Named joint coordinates
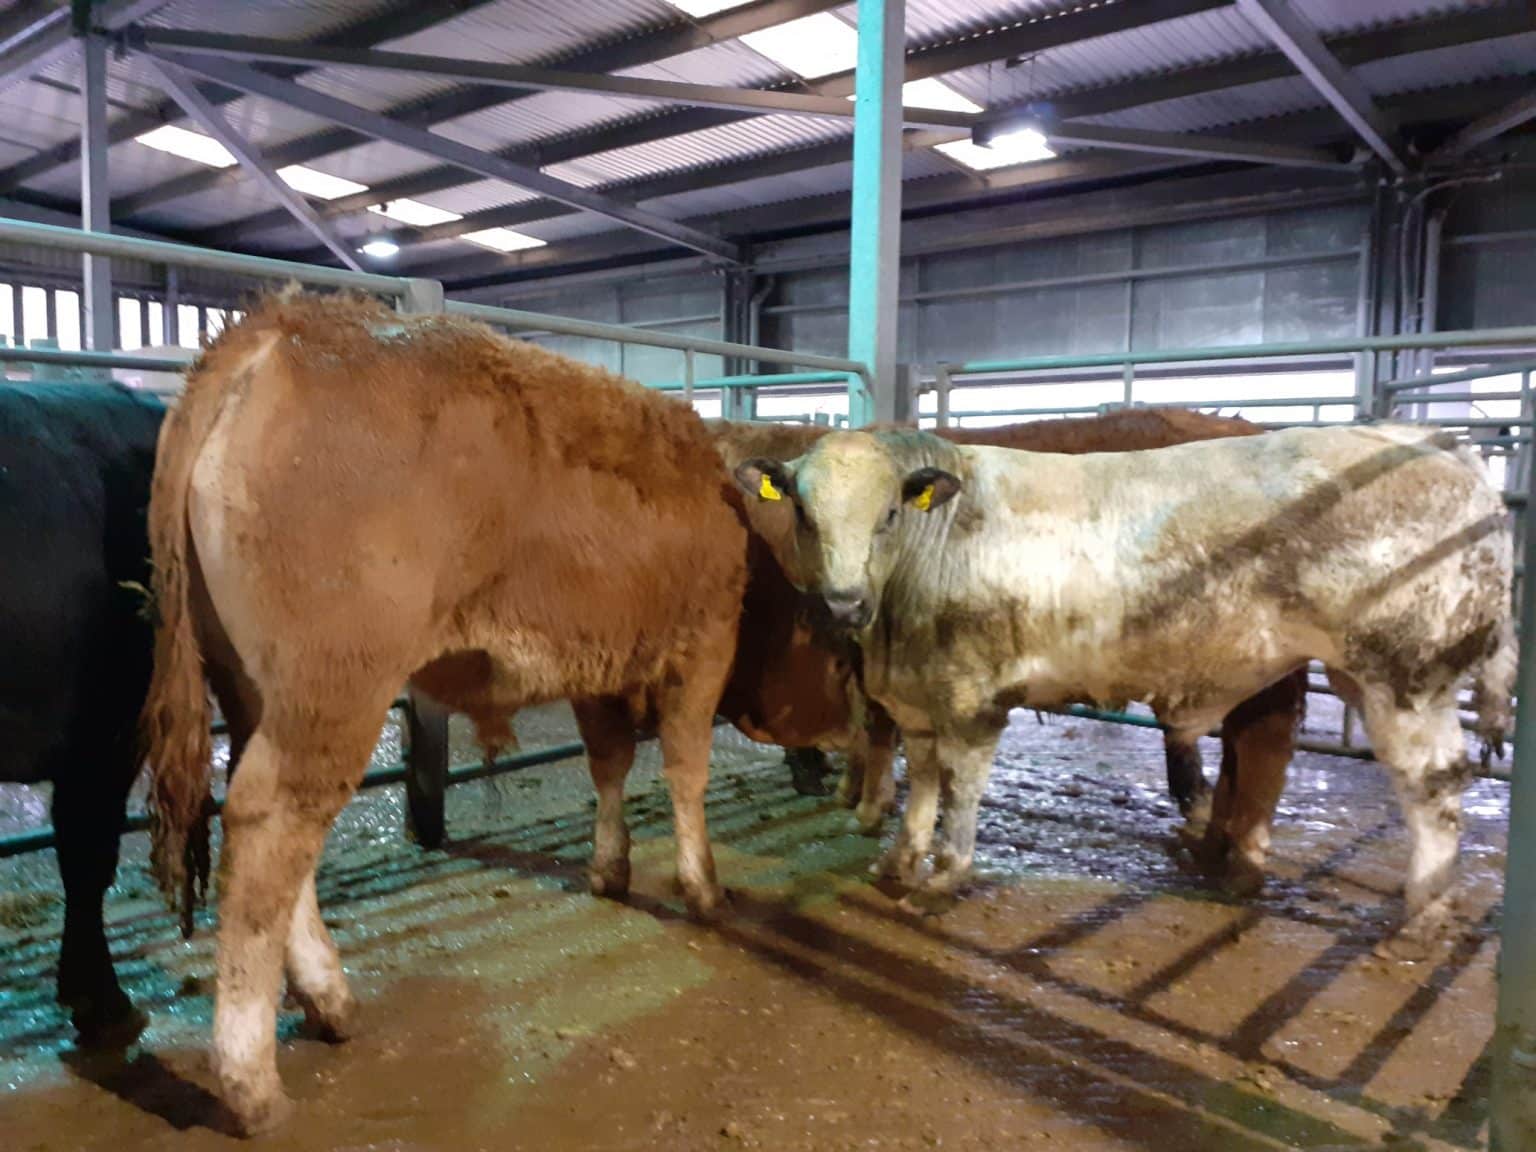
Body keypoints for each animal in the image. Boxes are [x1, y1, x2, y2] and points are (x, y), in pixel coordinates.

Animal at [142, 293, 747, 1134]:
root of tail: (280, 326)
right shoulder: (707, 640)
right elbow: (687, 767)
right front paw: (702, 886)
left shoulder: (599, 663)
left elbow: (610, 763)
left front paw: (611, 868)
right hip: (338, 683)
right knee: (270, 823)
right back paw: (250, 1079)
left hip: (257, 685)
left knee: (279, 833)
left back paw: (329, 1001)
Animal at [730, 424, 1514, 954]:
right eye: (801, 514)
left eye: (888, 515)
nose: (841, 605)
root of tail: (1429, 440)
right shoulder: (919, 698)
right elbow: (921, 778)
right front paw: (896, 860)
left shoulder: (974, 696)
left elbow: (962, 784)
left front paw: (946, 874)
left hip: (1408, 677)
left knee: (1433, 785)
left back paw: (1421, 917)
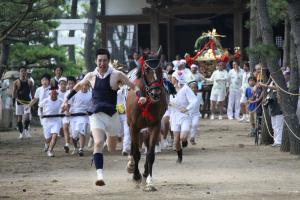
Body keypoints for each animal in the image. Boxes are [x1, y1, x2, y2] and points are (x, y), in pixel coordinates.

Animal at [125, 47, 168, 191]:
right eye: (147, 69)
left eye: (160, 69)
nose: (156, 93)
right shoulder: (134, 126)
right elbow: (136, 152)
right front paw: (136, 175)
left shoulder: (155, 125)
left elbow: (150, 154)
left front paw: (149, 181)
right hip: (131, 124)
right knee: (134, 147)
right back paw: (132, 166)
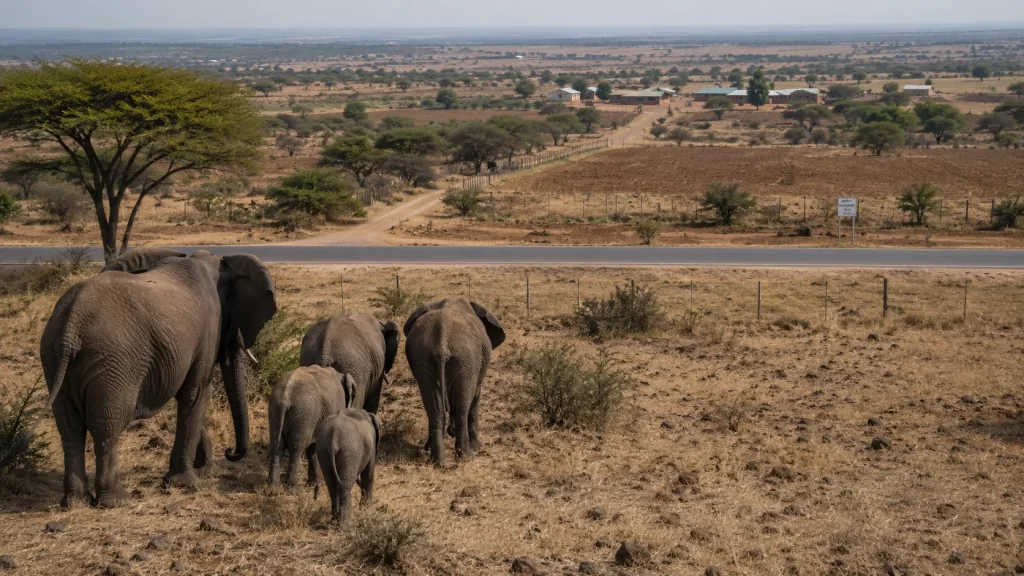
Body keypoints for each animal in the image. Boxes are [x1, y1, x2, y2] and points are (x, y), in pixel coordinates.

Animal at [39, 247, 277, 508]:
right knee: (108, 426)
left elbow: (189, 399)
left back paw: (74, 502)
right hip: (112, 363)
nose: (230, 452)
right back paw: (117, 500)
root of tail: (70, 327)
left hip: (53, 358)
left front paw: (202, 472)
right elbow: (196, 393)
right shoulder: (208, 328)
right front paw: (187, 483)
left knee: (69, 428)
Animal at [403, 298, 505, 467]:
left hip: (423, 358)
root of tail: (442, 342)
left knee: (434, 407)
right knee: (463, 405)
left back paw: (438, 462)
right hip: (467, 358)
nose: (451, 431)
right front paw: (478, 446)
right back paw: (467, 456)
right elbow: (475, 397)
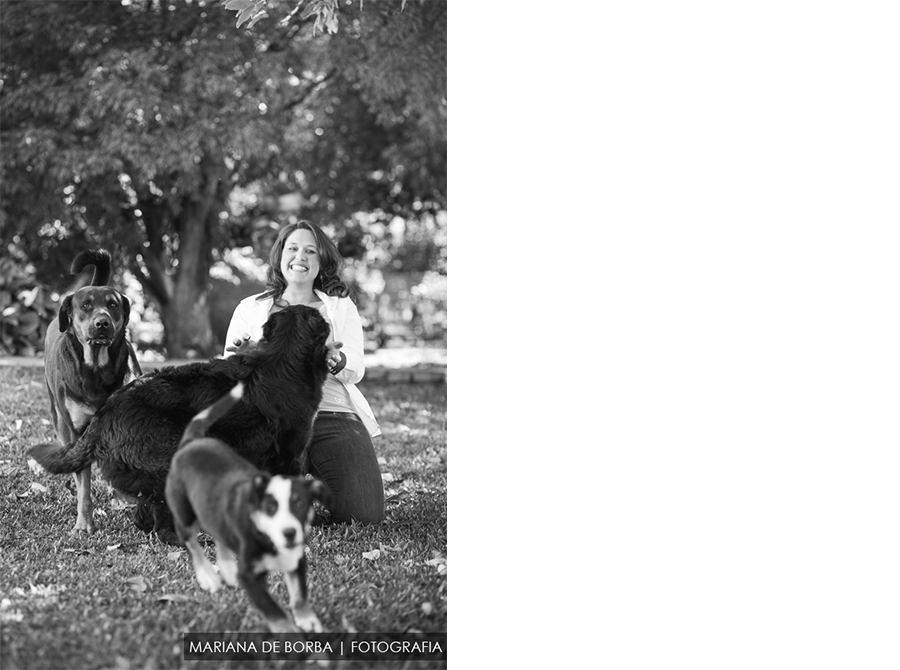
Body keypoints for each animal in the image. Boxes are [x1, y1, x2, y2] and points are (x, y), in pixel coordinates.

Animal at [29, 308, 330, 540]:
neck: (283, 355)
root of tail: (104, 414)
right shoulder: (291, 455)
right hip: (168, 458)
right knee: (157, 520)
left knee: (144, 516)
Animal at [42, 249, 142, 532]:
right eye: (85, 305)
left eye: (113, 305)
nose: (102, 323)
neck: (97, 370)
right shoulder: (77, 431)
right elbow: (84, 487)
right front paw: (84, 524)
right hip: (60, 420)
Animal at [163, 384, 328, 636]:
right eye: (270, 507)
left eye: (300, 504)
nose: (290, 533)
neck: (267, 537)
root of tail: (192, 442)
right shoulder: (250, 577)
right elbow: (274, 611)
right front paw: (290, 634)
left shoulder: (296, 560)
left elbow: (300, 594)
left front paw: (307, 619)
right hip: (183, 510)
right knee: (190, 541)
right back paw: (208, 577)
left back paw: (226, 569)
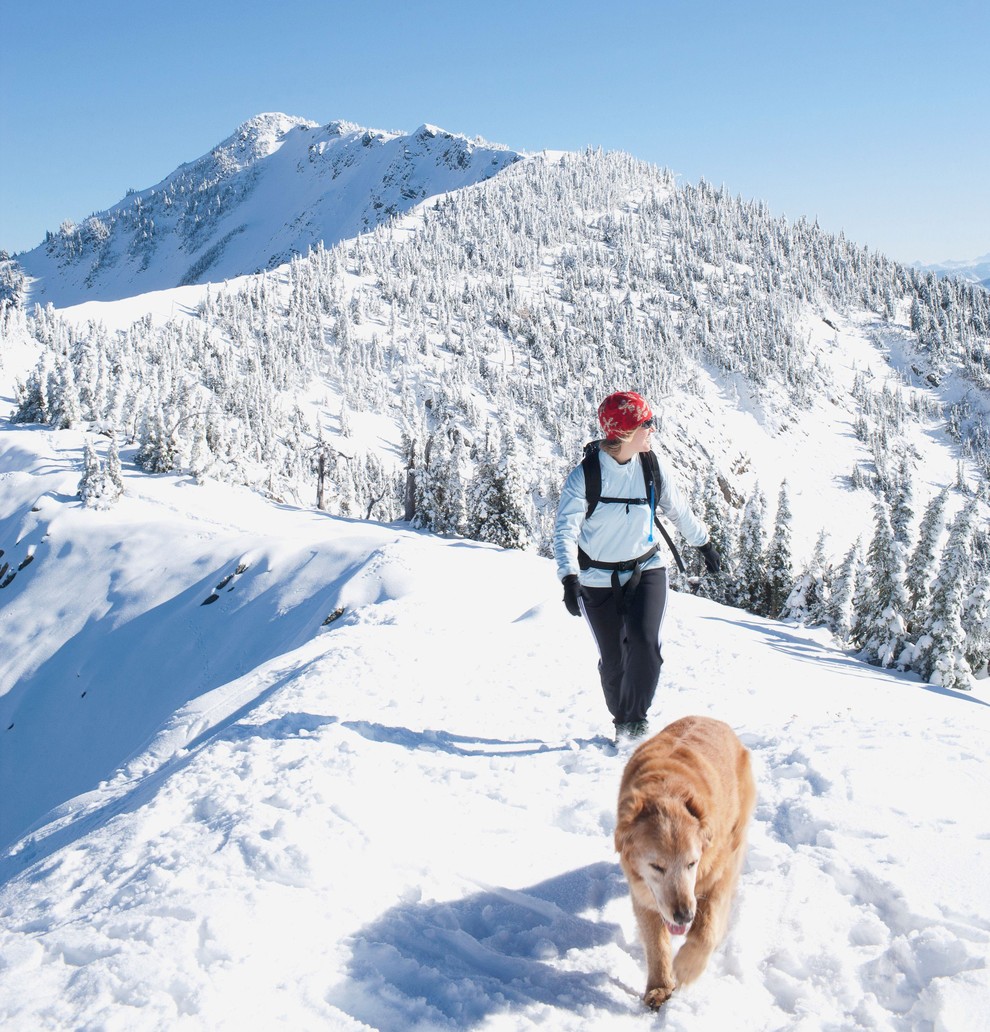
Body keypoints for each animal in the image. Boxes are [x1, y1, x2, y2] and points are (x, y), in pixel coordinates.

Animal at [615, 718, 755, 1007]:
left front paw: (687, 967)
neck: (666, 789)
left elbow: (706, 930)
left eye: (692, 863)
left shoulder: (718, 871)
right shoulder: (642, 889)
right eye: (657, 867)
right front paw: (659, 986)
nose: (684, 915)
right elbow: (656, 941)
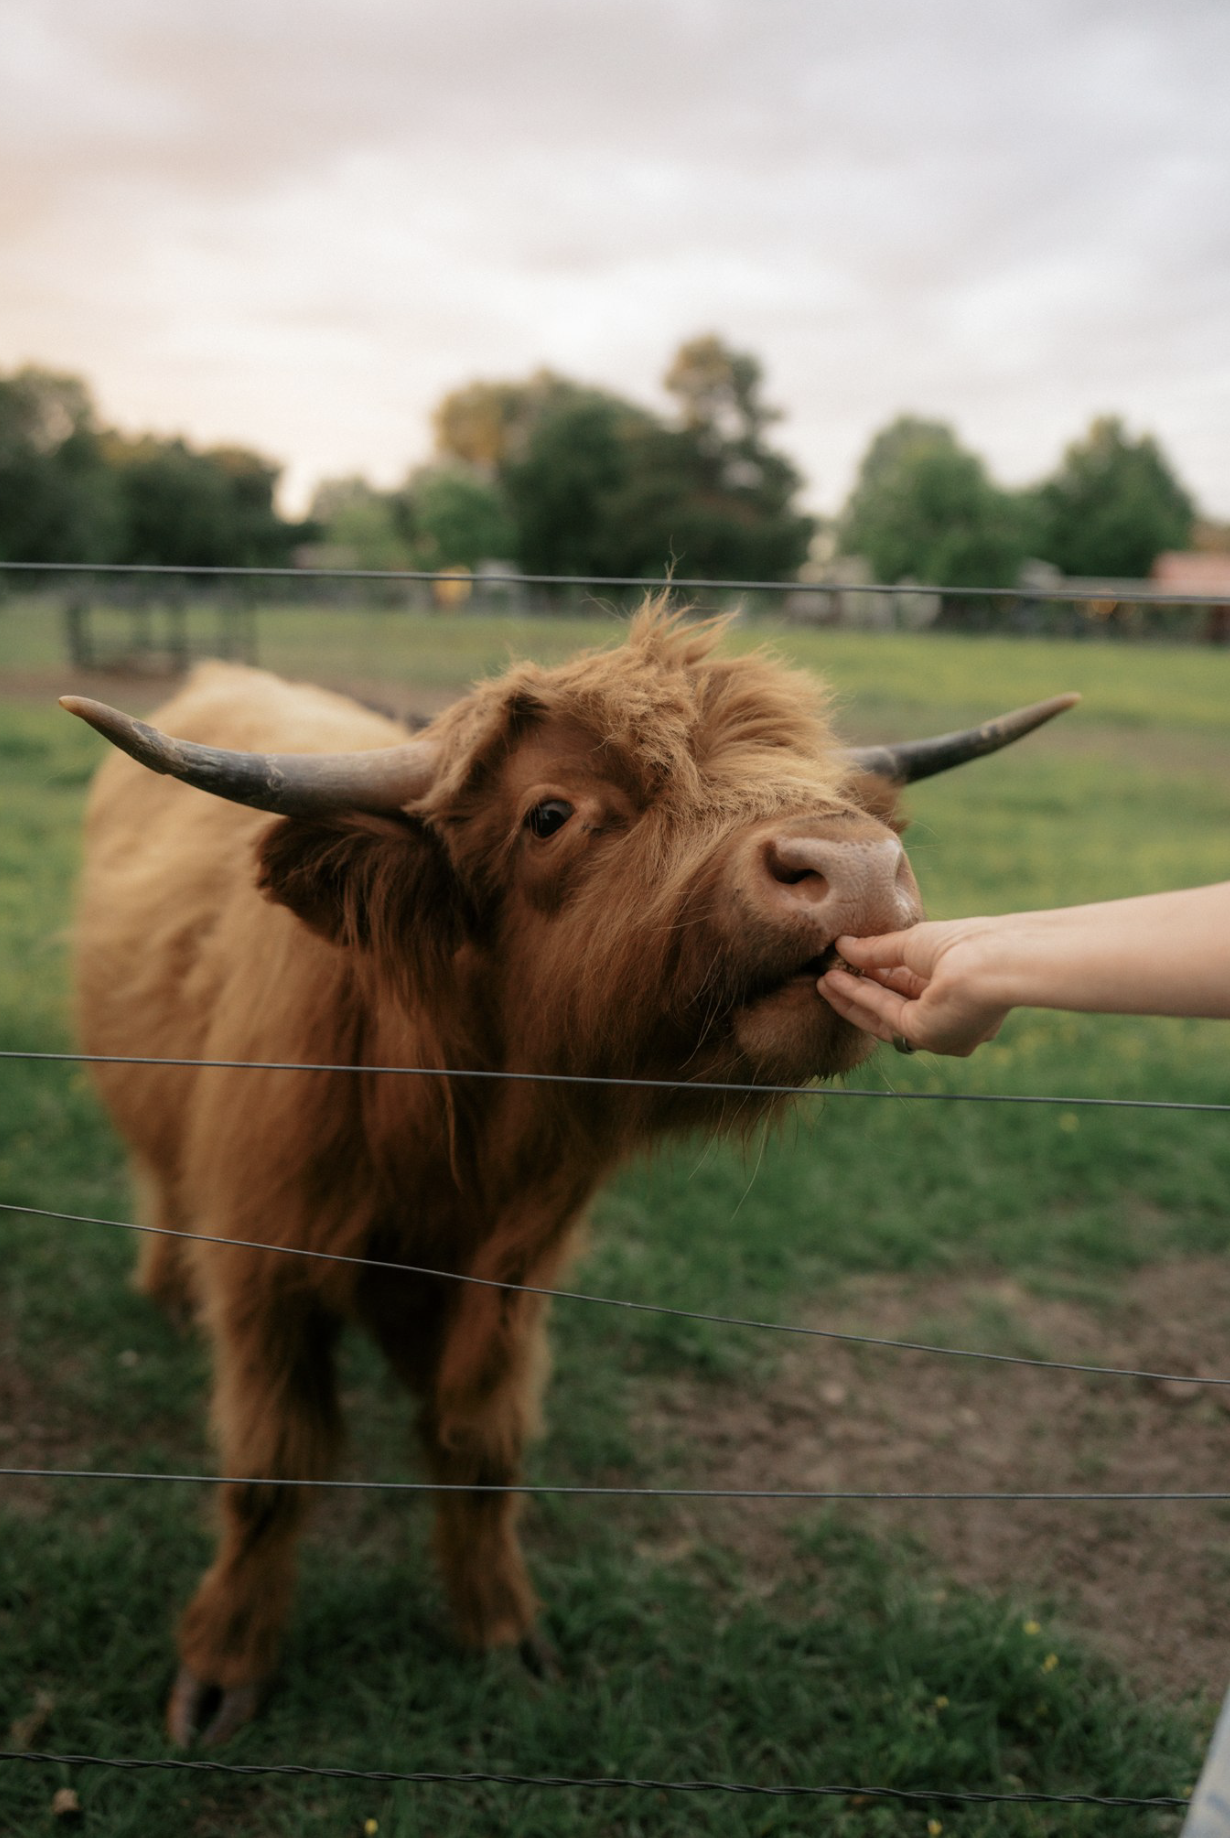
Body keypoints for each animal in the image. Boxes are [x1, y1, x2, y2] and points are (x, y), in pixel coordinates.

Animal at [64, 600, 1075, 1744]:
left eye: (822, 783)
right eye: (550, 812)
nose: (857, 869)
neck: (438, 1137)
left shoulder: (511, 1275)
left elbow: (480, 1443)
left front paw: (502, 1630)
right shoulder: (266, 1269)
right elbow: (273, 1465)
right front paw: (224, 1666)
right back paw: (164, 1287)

Work instructions: Give back each entry exactly as it appears. Leave pictures out.

Response to this task:
Body keypoints for each animal in the image. Boxes are [x1, y1, x2, y2] and points are (x, y), in pixel coordinates.

Animal at [142, 293, 747, 1134]:
root of tail: (280, 326)
right shoulder: (707, 640)
right elbow: (687, 767)
right front paw: (702, 886)
left shoulder: (599, 663)
left elbow: (610, 763)
left front paw: (611, 868)
right hip: (338, 683)
right knee: (270, 823)
right back paw: (250, 1079)
left hip: (257, 685)
left knee: (279, 833)
left back paw: (329, 1001)
Animal at [730, 424, 1514, 954]:
right eye: (801, 514)
left eye: (888, 515)
nose: (841, 605)
root of tail: (1429, 440)
right shoulder: (919, 698)
right elbow: (921, 778)
right front paw: (896, 860)
left shoulder: (974, 696)
left elbow: (962, 784)
left front paw: (946, 874)
left hip: (1408, 677)
left knee: (1433, 785)
left back paw: (1421, 917)
Body keypoints for each animal in the image. Boxes are [x1, y1, x2, y2] and points are (x, y), in pixel coordinates.

Animal at [125, 47, 168, 191]:
right eye: (147, 69)
left eye: (160, 69)
nose: (156, 93)
right shoulder: (134, 126)
right elbow: (136, 152)
right front paw: (136, 175)
left shoulder: (155, 125)
left elbow: (150, 154)
left front paw: (149, 181)
right hip: (131, 124)
right knee: (134, 147)
right back paw: (132, 166)
Body keypoints for each animal in the image. Boxes are [x1, y1, x2, y2] and points are (x, y), in pixel coordinates.

Animal at [39, 247, 277, 508]:
right knee: (108, 426)
left elbow: (189, 399)
left back paw: (74, 502)
right hip: (112, 363)
nose: (230, 452)
right back paw: (117, 500)
root of tail: (70, 327)
left hip: (53, 358)
left front paw: (202, 472)
right elbow: (196, 393)
right shoulder: (208, 328)
right front paw: (187, 483)
left knee: (69, 428)
Animal at [403, 298, 505, 467]:
left hip: (423, 358)
root of tail: (442, 342)
left knee: (434, 407)
right knee: (463, 405)
left back paw: (438, 462)
right hip: (467, 358)
nose: (451, 431)
right front paw: (478, 446)
right back paw: (467, 456)
right elbow: (475, 397)
Body keypoints for each animal in the image. Boxes are [x1, y1, x2, y2] and points are (x, y), in pixel coordinates.

Animal at [29, 308, 330, 540]:
neck: (283, 355)
root of tail: (104, 414)
right shoulder: (291, 455)
right hip: (168, 458)
right knee: (157, 520)
left knee: (144, 516)
Animal at [42, 249, 142, 532]:
right eye: (85, 305)
left eye: (113, 305)
nose: (102, 323)
neck: (97, 370)
right shoulder: (77, 431)
right elbow: (84, 487)
right front paw: (84, 524)
right hip: (60, 420)
Animal at [163, 384, 328, 636]:
right eye: (270, 507)
left eye: (300, 504)
nose: (290, 533)
neck: (267, 537)
root of tail: (192, 442)
right shoulder: (250, 577)
right elbow: (274, 611)
right front paw: (290, 634)
left shoulder: (296, 560)
left elbow: (300, 594)
left front paw: (307, 619)
right hip: (183, 510)
right knee: (190, 541)
right back paw: (208, 577)
left back paw: (226, 569)
Body keypoints for each animal in the image. Boxes are [x1, y1, x2, y2] and points are (x, y), in pixel coordinates.

Animal at [615, 718, 755, 1007]:
left front paw: (687, 967)
neck: (666, 789)
left elbow: (706, 930)
left eye: (692, 863)
left shoulder: (718, 871)
right shoulder: (642, 889)
right eye: (657, 867)
right front paw: (659, 986)
nose: (684, 915)
right elbow: (656, 941)
Body keypoints for each animal in the image. Boxes are [x1, y1, x2, y2] and points are (x, y), in pixel coordinates.

Animal at [64, 600, 1075, 1744]:
left eye: (822, 783)
right eye: (550, 812)
nose: (857, 869)
neck: (438, 1137)
left shoulder: (511, 1275)
left elbow: (480, 1443)
left front paw: (502, 1630)
right shoulder: (266, 1269)
right elbow: (273, 1465)
right front paw: (224, 1666)
right back paw: (164, 1287)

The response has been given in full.